Information given below:
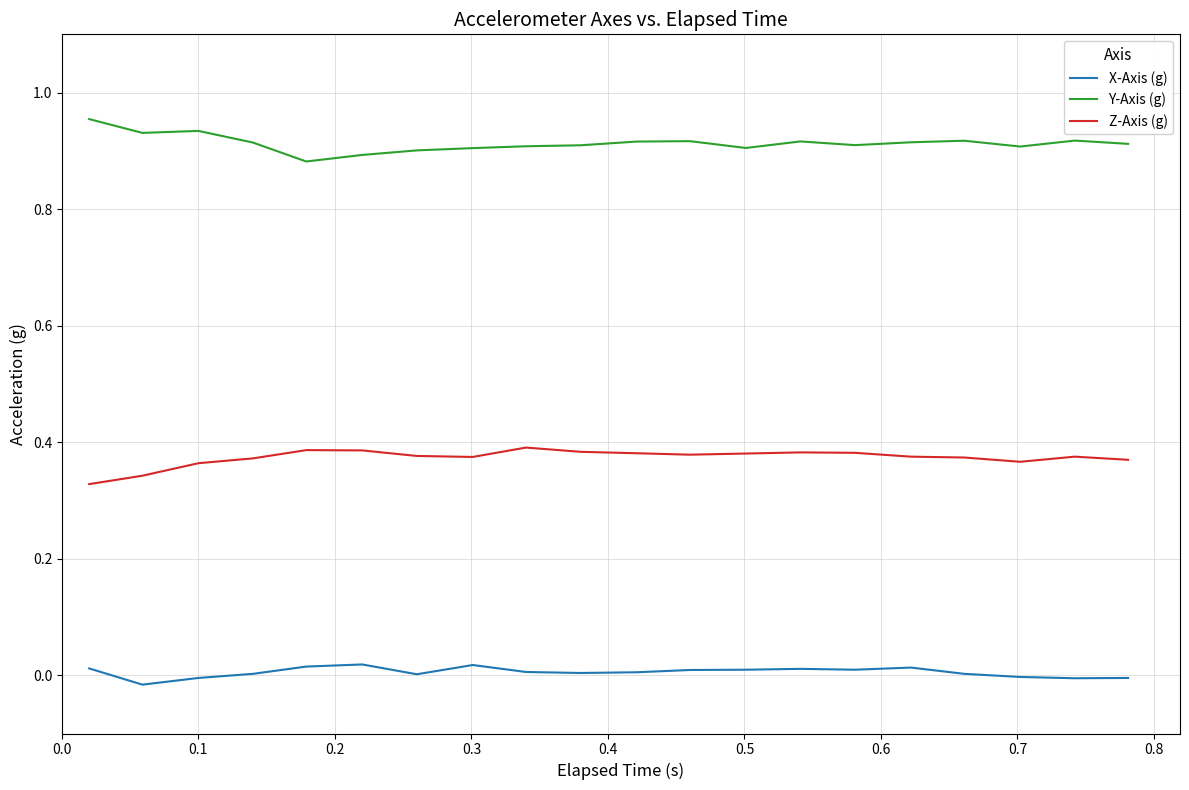

List the series in order of their peak value, highest first.

Y-Axis (g), Z-Axis (g), X-Axis (g)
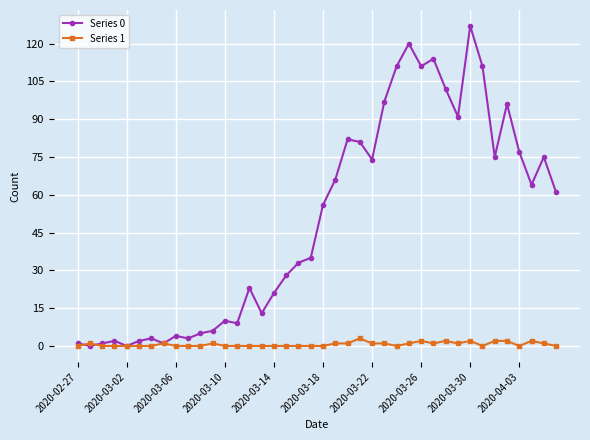

Rank the series by their average value, from lowest to highest.

Series 1, Series 0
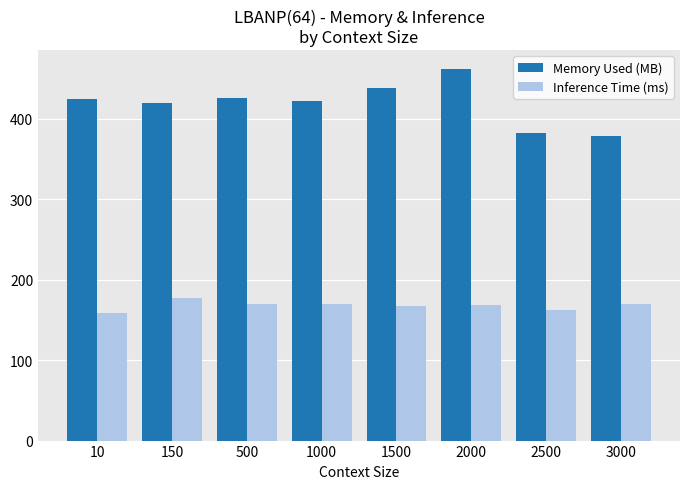

How many series are shown in this chart?

2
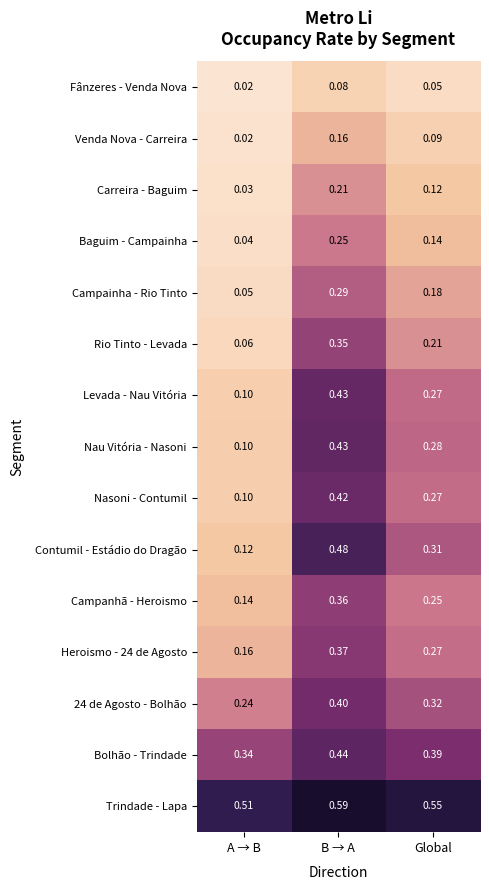

Which series has the largest range (max minus min)?

Contumil - Estádio do Dragão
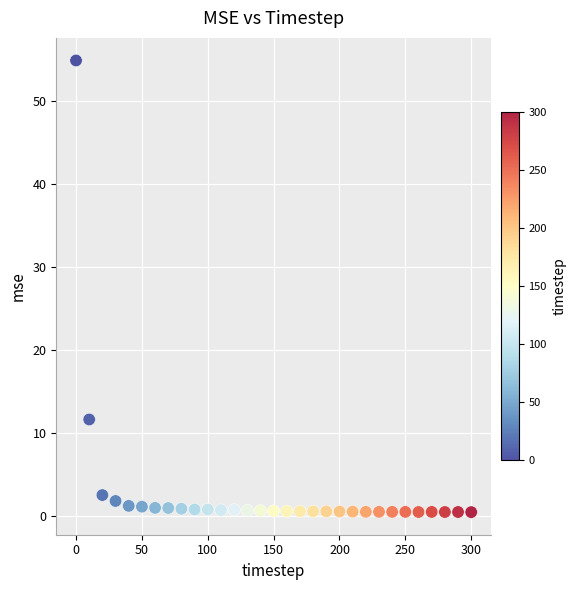

What Y value in the scatter plot is closest to 27?

11.7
End of Information given.
Your instructions →
Can you put the lines above into a JSON list of strings, one string per line, starting at the line that contains "Series 1, Series 0" and ending at the last line, with both ends included, blank lines left out, and no pictures?

Result for this exercise →
[
  "Series 1, Series 0",
  "How many series are shown in this chart?",
  "2",
  "Which series has the largest range (max minus min)?",
  "Contumil - Estádio do Dragão",
  "What Y value in the scatter plot is closest to 27?",
  "11.7"
]